§ **Exercise details**: Output the lines between the one containing "Se analizan varias" and the one containing "con los gráficos.", inclusive, as a numbered list with blank lines omitted.

Dataset entries START

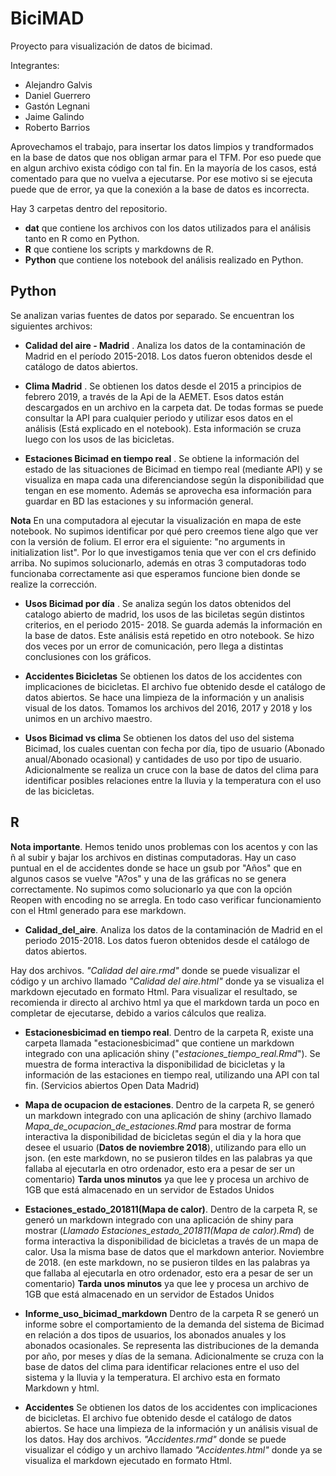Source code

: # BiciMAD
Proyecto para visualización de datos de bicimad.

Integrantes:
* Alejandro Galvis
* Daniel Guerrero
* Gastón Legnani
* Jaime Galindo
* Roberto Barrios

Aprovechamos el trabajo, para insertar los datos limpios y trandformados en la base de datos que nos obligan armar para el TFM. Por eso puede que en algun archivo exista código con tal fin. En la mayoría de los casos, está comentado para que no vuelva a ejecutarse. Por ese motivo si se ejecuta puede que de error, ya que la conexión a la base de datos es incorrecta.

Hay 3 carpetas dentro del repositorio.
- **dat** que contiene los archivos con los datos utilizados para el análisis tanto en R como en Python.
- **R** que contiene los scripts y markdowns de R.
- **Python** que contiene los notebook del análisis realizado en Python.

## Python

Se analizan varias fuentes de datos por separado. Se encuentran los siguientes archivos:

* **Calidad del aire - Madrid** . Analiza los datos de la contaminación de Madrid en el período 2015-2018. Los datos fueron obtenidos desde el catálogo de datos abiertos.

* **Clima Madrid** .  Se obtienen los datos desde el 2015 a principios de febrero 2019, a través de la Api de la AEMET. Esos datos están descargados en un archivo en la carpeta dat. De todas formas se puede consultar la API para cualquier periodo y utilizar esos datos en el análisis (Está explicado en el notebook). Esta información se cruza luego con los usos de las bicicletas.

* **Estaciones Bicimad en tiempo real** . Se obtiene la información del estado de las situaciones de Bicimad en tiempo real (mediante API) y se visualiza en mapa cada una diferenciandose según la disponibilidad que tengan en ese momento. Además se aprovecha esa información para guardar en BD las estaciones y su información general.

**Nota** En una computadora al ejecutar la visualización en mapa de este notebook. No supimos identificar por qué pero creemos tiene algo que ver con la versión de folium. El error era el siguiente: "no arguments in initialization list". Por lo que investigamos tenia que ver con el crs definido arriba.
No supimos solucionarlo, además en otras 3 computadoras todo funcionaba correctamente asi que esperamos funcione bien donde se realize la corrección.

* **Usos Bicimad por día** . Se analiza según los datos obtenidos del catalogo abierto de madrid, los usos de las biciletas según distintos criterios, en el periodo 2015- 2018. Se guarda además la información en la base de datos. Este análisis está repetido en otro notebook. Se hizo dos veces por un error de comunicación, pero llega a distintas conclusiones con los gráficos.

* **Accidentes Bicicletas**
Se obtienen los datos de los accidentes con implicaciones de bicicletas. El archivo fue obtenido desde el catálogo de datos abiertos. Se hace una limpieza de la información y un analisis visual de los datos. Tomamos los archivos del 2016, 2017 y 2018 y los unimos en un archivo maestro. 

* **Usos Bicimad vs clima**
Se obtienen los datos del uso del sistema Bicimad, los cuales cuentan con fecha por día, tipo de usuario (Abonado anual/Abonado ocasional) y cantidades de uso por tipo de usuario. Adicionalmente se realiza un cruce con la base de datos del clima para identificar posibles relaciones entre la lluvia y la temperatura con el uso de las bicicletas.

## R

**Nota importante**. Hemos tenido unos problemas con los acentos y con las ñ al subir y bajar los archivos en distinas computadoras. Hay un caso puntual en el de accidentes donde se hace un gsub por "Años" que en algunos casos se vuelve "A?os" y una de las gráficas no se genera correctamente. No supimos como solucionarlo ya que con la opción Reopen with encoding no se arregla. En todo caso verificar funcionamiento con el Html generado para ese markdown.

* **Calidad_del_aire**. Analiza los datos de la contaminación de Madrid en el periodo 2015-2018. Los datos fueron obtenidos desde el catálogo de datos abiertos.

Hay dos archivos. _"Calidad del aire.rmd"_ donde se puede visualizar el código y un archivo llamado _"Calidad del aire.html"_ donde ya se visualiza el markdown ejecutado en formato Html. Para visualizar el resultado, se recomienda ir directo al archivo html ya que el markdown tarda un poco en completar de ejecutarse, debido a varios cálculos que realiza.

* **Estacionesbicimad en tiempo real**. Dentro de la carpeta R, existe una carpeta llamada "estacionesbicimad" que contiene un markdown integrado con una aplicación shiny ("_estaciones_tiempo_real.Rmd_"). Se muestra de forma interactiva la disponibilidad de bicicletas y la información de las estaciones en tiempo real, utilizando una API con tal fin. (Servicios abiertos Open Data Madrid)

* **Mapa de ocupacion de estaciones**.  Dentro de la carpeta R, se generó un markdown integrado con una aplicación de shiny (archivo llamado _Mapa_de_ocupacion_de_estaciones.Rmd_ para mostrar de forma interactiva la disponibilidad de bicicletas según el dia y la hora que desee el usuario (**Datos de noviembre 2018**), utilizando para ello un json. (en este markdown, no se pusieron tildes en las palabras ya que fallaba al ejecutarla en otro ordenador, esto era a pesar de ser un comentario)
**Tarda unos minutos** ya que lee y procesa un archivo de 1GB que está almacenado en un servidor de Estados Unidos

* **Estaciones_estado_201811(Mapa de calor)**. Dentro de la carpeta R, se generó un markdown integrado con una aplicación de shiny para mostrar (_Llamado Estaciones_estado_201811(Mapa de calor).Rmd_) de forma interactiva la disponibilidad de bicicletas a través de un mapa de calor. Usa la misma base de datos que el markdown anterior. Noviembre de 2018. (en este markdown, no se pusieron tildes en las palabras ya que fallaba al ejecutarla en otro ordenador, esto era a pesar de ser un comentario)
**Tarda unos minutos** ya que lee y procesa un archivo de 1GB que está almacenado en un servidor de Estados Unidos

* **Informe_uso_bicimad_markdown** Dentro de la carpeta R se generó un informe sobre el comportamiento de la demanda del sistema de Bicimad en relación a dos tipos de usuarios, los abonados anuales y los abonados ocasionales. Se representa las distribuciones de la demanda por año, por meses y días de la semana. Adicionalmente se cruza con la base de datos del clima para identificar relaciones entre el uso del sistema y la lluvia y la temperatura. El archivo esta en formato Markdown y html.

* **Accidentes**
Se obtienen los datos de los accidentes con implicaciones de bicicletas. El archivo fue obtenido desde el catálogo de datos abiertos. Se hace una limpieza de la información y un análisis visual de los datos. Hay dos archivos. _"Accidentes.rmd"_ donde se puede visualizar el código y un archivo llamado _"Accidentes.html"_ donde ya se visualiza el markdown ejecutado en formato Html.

Dataset entries END
Dataset entries START

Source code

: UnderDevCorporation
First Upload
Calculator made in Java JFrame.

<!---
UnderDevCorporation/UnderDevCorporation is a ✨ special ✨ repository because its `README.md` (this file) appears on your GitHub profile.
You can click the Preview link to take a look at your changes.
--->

Dataset entries END

§ **Answer box**:
1. Se analizan varias fuentes de datos por separado. Se encuentran los siguientes archivos:
2. * **Calidad del aire - Madrid** . Analiza los datos de la contaminación de Madrid en el período 2015-2018. Los datos fueron obtenidos desde el catálogo de datos abiertos.
3. * **Clima Madrid** .  Se obtienen los datos desde el 2015 a principios de febrero 2019, a través de la Api de la AEMET. Esos datos están descargados en un archivo en la carpeta dat. De todas formas se puede consultar la API para cualquier periodo y utilizar esos datos en el análisis (Está explicado en el notebook). Esta información se cruza luego con los usos de las bicicletas.
4. * **Estaciones Bicimad en tiempo real** . Se obtiene la información del estado de las situaciones de Bicimad en tiempo real (mediante API) y se visualiza en mapa cada una diferenciandose según la disponibilidad que tengan en ese momento. Además se aprovecha esa información para guardar en BD las estaciones y su información general.
5. **Nota** En una computadora al ejecutar la visualización en mapa de este notebook. No supimos identificar por qué pero creemos tiene algo que ver con la versión de folium. El error era el siguiente: "no arguments in initialization list". Por lo que investigamos tenia que ver con el crs definido arriba.
6. No supimos solucionarlo, además en otras 3 computadoras todo funcionaba correctamente asi que esperamos funcione bien donde se realize la corrección.
7. * **Usos Bicimad por día** . Se analiza según los datos obtenidos del catalogo abierto de madrid, los usos de las biciletas según distintos criterios, en el periodo 2015- 2018. Se guarda además la información en la base de datos. Este análisis está repetido en otro notebook. Se hizo dos veces por un error de comunicación, pero llega a distintas conclusiones con los gráficos.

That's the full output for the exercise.